Several traders who served on the committee are among more than a dozen traders who have been placed on leave or fired as a result of internal investigations at some of the world’s largest banks, including Citigroup and UBS.

“The Bank of England does not condone any form of market manipulation in any context whatsoever,” the bank said in a statement. “The bank has today reiterated its guidance to staff regarding management of records and escalation of important information.”

The central bank said it had conducted an “extensive review” of documents, e-mails and other records and found no evidence that Bank of England staff members colluded in any way in manipulating the currency market or in sharing of confidential client information.

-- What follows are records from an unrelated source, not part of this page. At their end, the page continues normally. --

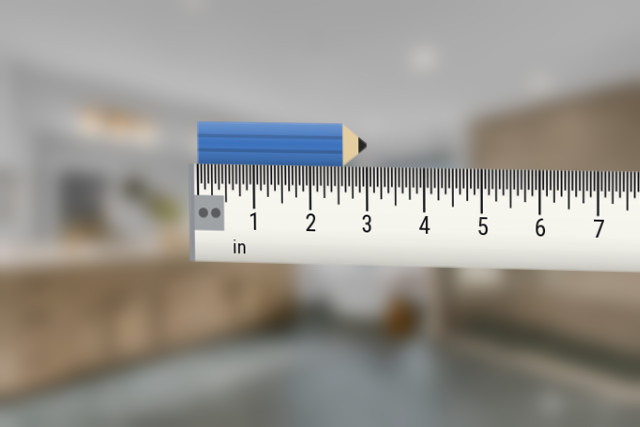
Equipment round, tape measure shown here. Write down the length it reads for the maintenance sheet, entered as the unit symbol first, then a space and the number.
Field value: in 3
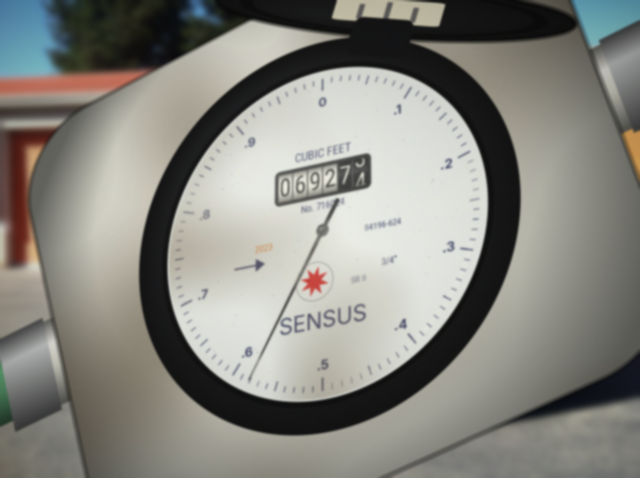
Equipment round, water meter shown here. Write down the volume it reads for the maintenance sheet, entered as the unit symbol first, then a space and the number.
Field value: ft³ 69273.58
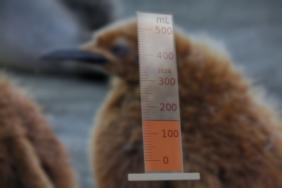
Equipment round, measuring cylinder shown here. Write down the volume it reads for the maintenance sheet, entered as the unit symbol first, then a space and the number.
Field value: mL 150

“The bank requires its staff to follow rigorous internal control processes and has today suspended a member of staff, pending investigation by the bank into compliance with those processes,” the bank said.

The employee was not identified.

The central bank said it had examined about 15,000 e-mails, 21,000 chat room records, and more than 40 hours of recorded telephone calls as part of its internal review.

The Bank of England said Wednesday that its oversight committee would lead an investigation to determine whether bank officials were involved in or knew about attempted or actual manipulation of the currency markets or any other improper behavior in the foreign exchange markets.

The law firm Travers Smith has been appointed as legal counsel to the committee and will prepare a report on the investigation. The report “will be published in due course,” the central bank said.

Many of the world’s largest banks, including JPMorgan Chase, and Barclays, have acknowledged that they are facing regulatory inquiries into potential manipulation of the currency markets.

Deutsche Bank, the largest player in the currency trading market, and Citigroup have both fired employees as a result of their own investigations.